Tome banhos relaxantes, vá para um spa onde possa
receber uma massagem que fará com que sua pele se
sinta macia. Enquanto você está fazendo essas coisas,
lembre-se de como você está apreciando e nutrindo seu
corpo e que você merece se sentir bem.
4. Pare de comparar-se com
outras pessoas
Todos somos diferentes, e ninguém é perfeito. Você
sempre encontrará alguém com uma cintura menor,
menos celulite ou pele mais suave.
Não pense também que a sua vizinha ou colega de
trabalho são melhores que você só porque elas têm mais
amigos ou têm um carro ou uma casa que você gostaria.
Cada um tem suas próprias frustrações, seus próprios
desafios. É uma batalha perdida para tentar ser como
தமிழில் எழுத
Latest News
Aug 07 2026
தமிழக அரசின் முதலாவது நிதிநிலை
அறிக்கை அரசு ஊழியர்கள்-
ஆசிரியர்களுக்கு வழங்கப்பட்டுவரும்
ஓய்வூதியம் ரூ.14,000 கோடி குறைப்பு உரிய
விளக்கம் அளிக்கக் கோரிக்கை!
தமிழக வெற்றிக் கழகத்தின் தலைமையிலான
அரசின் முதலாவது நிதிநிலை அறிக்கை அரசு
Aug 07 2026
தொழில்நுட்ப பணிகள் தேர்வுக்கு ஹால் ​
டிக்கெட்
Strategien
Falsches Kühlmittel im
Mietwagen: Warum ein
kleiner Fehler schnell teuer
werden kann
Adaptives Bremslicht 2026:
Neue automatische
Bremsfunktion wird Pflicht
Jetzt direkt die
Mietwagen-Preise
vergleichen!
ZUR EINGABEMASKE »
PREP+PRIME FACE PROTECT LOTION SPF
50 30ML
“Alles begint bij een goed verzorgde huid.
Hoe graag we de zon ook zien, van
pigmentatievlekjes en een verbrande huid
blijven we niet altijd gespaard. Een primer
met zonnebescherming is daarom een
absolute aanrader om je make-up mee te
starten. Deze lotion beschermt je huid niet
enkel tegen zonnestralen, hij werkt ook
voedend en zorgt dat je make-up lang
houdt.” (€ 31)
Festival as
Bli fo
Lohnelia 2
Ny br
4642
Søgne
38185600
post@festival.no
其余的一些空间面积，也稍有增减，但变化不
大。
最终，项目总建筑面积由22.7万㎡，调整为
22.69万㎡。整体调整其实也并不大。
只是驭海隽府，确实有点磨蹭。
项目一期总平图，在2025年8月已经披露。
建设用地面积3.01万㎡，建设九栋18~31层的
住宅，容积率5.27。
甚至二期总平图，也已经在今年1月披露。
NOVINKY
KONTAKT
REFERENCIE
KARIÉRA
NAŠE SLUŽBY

__________________________________________________

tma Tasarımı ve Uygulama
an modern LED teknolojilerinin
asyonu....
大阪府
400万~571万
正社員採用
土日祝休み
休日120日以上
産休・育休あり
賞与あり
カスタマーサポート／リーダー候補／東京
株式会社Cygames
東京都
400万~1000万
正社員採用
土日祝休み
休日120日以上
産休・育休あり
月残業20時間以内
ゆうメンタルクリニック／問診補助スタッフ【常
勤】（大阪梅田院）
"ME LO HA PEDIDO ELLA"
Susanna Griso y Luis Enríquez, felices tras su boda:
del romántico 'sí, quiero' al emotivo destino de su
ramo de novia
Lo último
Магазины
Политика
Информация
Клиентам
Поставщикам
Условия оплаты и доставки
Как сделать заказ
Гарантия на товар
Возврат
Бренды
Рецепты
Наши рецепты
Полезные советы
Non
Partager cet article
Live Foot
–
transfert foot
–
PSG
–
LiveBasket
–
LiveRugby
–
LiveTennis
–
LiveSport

__________________________________________________

→ Instructions to follow
Return each full line of the entries that contains the word "pele".

→ Written solution
receber uma massagem que fará com que sua pele se
menos celulite ou pele mais suave.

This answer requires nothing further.